## OBJECTIVES
a – In the post on lasting couples, how many years did Shi De spend trying to appease Shu Yi's dad?
b – Go on with the post on lasting couples from its final sentence.

[Begin SUPPLIED TEXT]

I really liked the themes @porridgefeast pointed out in her response to this ask game, so I'm going to summarize them below (and in some cases, briefly respond to them) and then I'll make note of when they seem to apply to my examples. (I highly recommend reading Porridge's whole post, though!)
they already went through it
As Porridge put it, "[s]ometimes you can't imagine a couple not settling down together permanently because the plot has already tested them so much without them breaking apart."
2. they're too weird to be with anybody else
This one's pretty self-explanatory.
3. they already broke up and got back together
Porridge explains this as being more about story logic than anything that truly makes sense in the real world, and she has a good point. But I think if this is handled well, you end up being able to make a good case that they've dealt with some factors that would otherwise have put the relationship at risk.
4. they solved each other's problems
Similarly, Porridge explains this as a "romantic math problem" that goes even further into "story logic," and I don't disagree. But I think you can make a quasi-realistic case for this that's similar to item 3 (in some cases, at least). If two people are able to help one another in a real way with some serious life challenges, that really does bring them together and speak well of their ability to weather future challenges.
5. because it's their universe
As Porridge writes, "[s]ometimes it's just a foregone conclusion that a couple will stay together forever because that's what everything in the world of that series revolves around."
and now, for the actual list!
Shi De and Shu Yi We Best Love
Shi De waited years to make some kind of connection with Shu Yi—after all, he fell for him as a preteen and was only able to make a friendship happen in college. Then he spent another five years trying to appease Shu Yi’s two-faced dad so they could be together. If my math is remotely correct, he's spent more than half his life waiting for him. That level of devotion doesn’t end because of a garden-variety conflict or because of the usual challenges and transitions of life. What if Shu Yi pushes him away, or downright rejects him? That’s not enough to get rid of him, either. Shu Yi certainly tried his best to push him away when they met again in the show's second season, but it didn’t get him anywhere. Shi De is in it for the long haul.
Shu Yi’s feelings about Shi De weren’t so positive for a long time, but that doesn’t mean he was any less invested in their relationship. Before they got together, he’d forgotten about their fateful childhood encounter and thought of Shi De as his rival. But even though he outwardly hated him, Shi De was looming large in his mind. When Shi De finally won him over, he fell hard, which is hardly surprising given the unresolved loss and loneliness he'd carried around since the loss of his mother. Of course, it wasn’t that long afterward that things went sideways. But even during the period where he thought Shi De had betrayed him, after which he spent five years ostensibly hating him again, he was just as invested as ever. That big show of hating Shi De when they first saw each other again? He never would have behaved that way if he really didn’t care. There’s a reason he never even came close to moving on during those years. So once he found out the truth and Shi De showed he was ready to make up for his mistakes, he was committed too.

[End SUPPLIED TEXT]
[Begin DATASET ROWS]

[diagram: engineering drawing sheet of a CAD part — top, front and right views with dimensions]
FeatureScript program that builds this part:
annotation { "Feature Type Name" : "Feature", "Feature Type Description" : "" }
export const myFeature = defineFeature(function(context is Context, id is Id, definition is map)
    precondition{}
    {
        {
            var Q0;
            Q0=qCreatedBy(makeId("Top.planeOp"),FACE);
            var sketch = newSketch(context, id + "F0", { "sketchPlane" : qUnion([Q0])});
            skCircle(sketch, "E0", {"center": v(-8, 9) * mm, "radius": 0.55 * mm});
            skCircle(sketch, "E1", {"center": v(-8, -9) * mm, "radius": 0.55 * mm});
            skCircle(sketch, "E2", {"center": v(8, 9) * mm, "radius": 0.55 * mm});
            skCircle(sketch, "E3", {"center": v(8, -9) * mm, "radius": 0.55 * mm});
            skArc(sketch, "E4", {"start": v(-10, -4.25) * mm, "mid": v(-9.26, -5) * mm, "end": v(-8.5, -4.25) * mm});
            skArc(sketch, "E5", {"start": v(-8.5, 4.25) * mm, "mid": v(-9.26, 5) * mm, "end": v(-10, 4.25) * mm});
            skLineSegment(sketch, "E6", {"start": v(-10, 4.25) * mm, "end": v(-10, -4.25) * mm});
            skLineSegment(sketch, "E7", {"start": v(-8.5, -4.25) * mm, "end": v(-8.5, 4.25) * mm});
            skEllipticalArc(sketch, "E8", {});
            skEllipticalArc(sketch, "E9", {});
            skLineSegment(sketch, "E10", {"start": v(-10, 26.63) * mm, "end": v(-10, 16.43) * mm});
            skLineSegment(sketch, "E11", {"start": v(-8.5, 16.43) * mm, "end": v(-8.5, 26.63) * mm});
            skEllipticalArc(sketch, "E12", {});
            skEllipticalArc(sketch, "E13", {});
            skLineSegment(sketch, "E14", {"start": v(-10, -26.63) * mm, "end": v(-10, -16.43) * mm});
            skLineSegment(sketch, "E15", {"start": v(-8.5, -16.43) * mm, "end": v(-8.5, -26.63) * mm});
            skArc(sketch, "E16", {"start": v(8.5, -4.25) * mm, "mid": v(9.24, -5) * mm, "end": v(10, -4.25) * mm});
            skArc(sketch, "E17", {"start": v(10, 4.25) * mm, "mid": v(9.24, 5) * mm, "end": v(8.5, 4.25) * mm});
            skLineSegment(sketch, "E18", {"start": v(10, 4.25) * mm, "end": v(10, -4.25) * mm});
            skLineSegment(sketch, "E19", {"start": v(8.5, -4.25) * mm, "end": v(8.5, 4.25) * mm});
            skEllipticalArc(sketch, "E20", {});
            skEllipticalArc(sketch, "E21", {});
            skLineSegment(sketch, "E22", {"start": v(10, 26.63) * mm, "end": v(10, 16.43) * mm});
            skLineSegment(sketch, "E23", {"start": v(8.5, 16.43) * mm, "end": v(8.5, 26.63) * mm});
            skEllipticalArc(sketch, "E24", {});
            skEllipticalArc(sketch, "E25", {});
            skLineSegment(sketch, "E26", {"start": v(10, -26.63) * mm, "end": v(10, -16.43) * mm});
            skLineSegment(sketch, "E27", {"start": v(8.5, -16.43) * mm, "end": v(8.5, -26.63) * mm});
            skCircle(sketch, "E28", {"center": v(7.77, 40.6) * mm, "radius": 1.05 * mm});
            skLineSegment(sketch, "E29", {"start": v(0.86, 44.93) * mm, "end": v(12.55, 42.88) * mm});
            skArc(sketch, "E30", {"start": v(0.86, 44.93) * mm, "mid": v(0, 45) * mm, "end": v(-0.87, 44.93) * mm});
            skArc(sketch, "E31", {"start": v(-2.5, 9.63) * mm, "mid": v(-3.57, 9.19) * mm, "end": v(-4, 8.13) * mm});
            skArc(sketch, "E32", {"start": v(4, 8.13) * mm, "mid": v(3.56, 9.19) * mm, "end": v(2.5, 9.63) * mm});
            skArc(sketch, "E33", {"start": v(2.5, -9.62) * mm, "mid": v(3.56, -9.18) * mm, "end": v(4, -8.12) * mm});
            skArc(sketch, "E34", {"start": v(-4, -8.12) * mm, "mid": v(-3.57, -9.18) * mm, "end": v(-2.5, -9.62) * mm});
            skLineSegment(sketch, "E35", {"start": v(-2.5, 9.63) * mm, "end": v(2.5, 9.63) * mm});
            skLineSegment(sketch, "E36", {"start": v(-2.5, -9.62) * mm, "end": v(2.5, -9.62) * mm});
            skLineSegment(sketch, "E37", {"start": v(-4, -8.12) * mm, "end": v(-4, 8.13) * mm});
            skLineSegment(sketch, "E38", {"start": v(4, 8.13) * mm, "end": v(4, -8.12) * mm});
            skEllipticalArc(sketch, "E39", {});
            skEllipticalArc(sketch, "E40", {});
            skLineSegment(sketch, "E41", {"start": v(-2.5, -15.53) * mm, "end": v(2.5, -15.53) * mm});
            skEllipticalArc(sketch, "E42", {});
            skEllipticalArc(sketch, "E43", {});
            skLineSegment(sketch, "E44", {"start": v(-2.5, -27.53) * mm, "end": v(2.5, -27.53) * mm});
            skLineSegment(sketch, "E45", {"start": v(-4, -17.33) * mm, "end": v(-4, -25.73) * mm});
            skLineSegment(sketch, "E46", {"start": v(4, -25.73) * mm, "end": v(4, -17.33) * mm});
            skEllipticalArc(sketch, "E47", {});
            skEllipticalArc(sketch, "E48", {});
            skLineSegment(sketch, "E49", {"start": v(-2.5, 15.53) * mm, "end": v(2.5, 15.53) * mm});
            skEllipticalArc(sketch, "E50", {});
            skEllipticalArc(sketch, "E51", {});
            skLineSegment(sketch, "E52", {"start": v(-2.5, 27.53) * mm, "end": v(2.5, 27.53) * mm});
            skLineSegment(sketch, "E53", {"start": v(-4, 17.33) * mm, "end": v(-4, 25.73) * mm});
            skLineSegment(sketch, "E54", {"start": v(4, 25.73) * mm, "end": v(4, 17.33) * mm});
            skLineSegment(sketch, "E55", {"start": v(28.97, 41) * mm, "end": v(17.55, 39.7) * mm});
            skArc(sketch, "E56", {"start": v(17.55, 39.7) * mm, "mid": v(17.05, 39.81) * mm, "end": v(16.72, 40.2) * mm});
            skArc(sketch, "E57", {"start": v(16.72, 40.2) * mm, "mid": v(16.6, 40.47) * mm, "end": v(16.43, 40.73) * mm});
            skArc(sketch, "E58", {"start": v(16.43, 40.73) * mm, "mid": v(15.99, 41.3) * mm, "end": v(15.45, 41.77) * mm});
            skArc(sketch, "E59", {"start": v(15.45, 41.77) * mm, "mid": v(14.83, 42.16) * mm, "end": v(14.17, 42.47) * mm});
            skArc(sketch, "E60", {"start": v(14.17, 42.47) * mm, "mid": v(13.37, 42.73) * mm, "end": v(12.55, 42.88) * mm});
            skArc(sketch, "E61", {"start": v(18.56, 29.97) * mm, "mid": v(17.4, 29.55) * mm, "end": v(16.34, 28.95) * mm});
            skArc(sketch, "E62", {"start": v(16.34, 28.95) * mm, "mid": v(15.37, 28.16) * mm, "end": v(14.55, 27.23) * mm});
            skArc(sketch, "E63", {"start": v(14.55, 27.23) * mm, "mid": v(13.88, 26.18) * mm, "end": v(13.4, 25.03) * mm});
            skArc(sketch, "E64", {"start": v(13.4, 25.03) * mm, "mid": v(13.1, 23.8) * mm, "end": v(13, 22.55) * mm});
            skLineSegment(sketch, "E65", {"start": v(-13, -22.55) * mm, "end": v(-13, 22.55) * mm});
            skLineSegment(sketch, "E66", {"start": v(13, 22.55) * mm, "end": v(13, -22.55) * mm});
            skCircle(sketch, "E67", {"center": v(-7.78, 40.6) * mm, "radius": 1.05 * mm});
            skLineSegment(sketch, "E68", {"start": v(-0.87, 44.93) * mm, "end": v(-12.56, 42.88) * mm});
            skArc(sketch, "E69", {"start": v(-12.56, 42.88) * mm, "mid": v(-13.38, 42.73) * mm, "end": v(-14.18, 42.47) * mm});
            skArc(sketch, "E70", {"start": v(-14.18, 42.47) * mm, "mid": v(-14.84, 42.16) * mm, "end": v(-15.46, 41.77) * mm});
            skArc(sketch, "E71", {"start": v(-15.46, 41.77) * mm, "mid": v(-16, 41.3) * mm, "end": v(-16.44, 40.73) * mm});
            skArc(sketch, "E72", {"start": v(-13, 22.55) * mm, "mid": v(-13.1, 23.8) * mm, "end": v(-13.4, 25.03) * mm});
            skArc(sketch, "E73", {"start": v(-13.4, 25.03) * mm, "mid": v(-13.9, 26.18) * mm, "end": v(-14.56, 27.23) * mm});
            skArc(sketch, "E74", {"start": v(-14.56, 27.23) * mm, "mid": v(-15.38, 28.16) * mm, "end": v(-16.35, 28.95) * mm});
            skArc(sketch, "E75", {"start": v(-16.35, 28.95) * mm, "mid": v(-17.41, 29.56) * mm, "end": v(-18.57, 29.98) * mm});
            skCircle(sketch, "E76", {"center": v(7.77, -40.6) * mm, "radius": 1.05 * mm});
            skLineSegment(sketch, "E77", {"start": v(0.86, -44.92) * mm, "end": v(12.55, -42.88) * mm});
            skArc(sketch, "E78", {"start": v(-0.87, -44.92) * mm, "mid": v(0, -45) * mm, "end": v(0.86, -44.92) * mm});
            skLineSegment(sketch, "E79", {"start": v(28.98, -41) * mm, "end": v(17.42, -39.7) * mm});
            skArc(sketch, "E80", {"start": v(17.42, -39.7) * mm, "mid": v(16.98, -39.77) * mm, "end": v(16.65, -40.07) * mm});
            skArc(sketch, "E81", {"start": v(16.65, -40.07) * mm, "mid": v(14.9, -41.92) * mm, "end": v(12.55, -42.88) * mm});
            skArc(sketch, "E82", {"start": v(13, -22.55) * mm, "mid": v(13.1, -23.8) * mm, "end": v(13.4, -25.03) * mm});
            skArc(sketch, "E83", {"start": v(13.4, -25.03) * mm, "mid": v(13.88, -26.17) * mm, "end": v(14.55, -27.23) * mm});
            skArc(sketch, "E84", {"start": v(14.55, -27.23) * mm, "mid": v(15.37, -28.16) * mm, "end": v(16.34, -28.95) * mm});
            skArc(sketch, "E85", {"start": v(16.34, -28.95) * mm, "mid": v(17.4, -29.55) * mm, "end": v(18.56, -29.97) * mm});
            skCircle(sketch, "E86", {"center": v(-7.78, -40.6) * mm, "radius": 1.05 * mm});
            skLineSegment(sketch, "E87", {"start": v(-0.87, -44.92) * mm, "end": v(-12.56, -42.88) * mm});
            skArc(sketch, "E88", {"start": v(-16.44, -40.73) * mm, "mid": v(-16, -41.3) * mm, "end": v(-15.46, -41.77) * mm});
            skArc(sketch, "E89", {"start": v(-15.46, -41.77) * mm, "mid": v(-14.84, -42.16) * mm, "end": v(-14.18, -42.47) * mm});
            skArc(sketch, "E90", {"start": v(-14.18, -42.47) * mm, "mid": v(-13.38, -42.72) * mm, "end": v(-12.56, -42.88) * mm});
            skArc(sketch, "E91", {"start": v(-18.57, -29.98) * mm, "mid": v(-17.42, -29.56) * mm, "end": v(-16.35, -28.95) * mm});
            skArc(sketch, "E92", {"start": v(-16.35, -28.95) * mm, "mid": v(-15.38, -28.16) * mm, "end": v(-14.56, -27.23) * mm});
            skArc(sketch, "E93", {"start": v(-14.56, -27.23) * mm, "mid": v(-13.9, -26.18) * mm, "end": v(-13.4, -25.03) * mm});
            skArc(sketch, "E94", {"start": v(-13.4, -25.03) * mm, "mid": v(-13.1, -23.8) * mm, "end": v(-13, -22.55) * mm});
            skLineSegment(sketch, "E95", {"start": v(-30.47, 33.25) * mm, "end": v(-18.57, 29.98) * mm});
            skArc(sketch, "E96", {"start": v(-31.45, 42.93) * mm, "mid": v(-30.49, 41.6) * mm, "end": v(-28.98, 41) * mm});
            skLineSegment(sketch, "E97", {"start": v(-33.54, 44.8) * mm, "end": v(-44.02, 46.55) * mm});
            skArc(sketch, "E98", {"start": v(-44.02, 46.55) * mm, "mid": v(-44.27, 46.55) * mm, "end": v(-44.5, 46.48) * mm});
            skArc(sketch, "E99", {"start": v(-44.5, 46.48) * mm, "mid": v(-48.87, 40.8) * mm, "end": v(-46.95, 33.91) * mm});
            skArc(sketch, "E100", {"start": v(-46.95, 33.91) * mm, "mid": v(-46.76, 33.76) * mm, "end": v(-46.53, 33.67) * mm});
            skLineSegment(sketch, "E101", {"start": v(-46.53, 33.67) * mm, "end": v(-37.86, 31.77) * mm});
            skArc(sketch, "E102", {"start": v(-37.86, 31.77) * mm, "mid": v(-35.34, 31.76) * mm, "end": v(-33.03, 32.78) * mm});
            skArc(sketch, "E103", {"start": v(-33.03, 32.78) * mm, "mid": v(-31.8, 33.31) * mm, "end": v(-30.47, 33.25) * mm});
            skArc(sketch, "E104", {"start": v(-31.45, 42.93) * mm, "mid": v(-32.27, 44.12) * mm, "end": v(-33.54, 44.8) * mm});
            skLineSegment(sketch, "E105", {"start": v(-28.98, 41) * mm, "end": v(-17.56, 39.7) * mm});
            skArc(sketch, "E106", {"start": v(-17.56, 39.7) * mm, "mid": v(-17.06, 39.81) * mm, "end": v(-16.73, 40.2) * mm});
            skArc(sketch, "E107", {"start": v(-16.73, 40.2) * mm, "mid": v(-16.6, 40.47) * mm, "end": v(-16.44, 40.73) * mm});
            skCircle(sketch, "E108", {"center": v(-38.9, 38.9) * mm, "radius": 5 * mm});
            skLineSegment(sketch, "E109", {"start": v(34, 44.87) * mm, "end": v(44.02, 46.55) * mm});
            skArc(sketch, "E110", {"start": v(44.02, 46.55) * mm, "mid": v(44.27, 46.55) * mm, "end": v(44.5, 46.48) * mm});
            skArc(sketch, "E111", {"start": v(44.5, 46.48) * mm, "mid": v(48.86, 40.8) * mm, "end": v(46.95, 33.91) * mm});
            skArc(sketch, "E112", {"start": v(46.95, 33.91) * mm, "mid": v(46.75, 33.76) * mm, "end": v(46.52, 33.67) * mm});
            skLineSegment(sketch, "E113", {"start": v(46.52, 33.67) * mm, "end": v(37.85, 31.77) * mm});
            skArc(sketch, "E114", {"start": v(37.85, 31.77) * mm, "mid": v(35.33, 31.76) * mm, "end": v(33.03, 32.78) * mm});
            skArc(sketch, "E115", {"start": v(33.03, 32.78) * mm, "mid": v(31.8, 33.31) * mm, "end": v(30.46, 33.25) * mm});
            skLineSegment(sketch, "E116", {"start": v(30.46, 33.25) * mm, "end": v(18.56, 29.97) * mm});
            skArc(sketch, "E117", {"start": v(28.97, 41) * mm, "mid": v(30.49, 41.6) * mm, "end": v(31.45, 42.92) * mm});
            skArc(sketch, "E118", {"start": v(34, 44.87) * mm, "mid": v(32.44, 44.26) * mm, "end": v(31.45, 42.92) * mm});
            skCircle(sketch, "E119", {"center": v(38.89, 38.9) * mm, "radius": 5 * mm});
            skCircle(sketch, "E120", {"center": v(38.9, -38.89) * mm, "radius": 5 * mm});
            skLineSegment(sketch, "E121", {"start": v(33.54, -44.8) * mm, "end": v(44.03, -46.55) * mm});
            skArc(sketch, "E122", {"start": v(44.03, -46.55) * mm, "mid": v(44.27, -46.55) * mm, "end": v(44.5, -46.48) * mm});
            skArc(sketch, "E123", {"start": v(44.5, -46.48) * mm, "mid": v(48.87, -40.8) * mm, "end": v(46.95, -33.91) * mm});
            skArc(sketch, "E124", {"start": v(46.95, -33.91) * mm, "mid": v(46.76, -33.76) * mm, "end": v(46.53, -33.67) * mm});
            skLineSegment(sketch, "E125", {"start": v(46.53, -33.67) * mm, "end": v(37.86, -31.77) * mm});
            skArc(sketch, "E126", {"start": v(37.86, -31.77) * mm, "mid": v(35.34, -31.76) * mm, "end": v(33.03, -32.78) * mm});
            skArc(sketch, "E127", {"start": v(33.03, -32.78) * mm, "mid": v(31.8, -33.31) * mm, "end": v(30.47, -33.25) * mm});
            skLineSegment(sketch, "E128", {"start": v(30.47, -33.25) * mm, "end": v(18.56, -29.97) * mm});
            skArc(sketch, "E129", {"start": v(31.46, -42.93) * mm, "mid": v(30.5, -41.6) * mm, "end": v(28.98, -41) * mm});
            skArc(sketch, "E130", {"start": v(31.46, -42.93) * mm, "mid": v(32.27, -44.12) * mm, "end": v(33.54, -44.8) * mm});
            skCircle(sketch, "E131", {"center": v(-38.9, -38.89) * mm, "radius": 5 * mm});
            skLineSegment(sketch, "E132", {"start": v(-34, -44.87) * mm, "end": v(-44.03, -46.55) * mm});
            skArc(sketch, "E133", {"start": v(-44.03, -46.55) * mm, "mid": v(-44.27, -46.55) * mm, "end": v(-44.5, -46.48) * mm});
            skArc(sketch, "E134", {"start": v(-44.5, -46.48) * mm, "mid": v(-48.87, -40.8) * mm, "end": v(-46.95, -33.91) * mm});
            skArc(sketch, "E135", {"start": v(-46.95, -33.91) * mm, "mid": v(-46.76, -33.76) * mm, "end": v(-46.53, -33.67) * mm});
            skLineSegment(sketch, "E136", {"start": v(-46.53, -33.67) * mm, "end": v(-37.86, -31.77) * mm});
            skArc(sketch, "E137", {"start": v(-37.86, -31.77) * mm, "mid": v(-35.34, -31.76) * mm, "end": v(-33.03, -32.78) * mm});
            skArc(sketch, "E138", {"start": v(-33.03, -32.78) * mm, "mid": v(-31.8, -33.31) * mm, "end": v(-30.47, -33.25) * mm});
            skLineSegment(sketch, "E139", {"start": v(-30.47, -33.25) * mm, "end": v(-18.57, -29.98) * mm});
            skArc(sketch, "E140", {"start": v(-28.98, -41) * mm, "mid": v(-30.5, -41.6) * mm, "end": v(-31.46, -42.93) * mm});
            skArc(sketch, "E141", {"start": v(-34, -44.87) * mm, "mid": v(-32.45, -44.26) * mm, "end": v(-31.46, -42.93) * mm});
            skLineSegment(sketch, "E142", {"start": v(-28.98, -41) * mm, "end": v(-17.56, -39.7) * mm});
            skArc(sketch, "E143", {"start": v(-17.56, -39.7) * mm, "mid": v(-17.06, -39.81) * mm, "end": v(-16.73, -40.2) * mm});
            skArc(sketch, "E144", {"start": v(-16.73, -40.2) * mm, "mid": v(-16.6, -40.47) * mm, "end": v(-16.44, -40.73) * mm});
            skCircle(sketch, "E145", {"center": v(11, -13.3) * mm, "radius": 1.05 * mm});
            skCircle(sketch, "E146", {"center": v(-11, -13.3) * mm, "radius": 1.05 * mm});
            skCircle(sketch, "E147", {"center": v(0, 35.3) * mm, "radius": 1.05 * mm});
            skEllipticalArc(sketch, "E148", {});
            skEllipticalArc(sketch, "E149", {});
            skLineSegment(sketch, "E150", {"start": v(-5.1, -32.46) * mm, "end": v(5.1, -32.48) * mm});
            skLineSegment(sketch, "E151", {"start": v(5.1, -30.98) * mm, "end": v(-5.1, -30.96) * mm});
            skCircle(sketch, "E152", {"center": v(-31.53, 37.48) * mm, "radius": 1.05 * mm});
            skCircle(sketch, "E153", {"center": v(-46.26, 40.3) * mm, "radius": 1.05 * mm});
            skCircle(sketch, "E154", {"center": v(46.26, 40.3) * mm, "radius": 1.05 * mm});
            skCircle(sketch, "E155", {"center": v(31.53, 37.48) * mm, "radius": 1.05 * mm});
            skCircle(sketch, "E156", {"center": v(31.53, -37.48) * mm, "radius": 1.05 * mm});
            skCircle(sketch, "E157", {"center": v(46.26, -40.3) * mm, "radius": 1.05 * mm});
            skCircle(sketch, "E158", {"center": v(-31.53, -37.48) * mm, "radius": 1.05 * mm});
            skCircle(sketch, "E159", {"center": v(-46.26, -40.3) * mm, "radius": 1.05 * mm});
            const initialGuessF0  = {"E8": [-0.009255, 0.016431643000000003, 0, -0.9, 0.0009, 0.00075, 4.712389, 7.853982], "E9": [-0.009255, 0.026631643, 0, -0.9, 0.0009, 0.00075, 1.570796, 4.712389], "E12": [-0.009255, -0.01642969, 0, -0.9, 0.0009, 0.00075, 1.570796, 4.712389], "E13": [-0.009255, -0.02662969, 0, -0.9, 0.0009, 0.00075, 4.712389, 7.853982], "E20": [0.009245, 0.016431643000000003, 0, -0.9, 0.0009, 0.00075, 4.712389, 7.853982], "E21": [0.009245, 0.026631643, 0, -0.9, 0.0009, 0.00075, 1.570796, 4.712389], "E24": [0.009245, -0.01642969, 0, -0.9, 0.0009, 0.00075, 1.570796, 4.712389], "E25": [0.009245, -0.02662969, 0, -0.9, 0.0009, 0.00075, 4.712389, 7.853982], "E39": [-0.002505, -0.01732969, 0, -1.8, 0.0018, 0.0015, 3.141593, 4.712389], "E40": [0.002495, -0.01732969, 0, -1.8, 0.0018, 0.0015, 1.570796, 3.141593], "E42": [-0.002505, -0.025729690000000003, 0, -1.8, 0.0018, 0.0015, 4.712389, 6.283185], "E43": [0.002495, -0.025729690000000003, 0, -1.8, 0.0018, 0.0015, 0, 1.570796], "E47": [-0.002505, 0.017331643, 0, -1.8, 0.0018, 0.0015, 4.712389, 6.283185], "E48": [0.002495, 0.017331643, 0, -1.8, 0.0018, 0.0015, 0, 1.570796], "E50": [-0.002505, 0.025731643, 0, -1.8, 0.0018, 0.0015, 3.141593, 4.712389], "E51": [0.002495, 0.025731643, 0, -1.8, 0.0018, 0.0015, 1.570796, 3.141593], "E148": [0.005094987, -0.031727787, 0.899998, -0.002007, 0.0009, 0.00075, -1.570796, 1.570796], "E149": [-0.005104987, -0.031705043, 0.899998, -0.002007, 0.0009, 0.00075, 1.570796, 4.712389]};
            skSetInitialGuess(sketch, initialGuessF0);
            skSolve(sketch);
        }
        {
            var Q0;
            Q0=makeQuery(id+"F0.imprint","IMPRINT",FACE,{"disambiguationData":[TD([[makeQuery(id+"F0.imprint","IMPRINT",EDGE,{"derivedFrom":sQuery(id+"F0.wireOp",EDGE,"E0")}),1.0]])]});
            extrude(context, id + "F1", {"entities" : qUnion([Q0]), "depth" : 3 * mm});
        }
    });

[End DATASET ROWS]

## PER-TASK OUTPUTS
a – Five years.

b –
At this point, it’s clear that being with anyone besides each other just isn’t an option for either of them. I don’t think Shu Yi’s father would ever be able to come between them again, either. He already overplayed his hand and I think he knows if he fucks with their relationship again, he’d be more likely to lose Shu Yi than Shi De would be.
Porridge themes: I would say that they already broke up and got back together and they already went through it are slam dunks. They're also low-key weirdos and helped each other through some tough baggage, but those are more debatable.
Hira and Kiyoi Utsukushii Kare
These two fit together like two exceedingly weird puzzle pieces. Hira needs someone he can put on a pedestal and Kiyoi needs the assurance he’s sincerely loved that comes with that kind of worshipful attention. This arrangement has some serious drawbacks, of course, and they came close to costing them their relationship during season 2 of the series and the Eternal movie. But Kiyoi was always more than ready to move forward if Hira would meet him halfway, and even someone as bull-headed as Hira can learn to be a little more flexible if it’s what needs to happen for him to keep Kiyoi in his life. They may not have made as much progress as Kiyoi would like, but it seems to be enough, and both times they’ve run into one of these big roadblocks, Hira has managed to do enough for Kiyoi to stick around.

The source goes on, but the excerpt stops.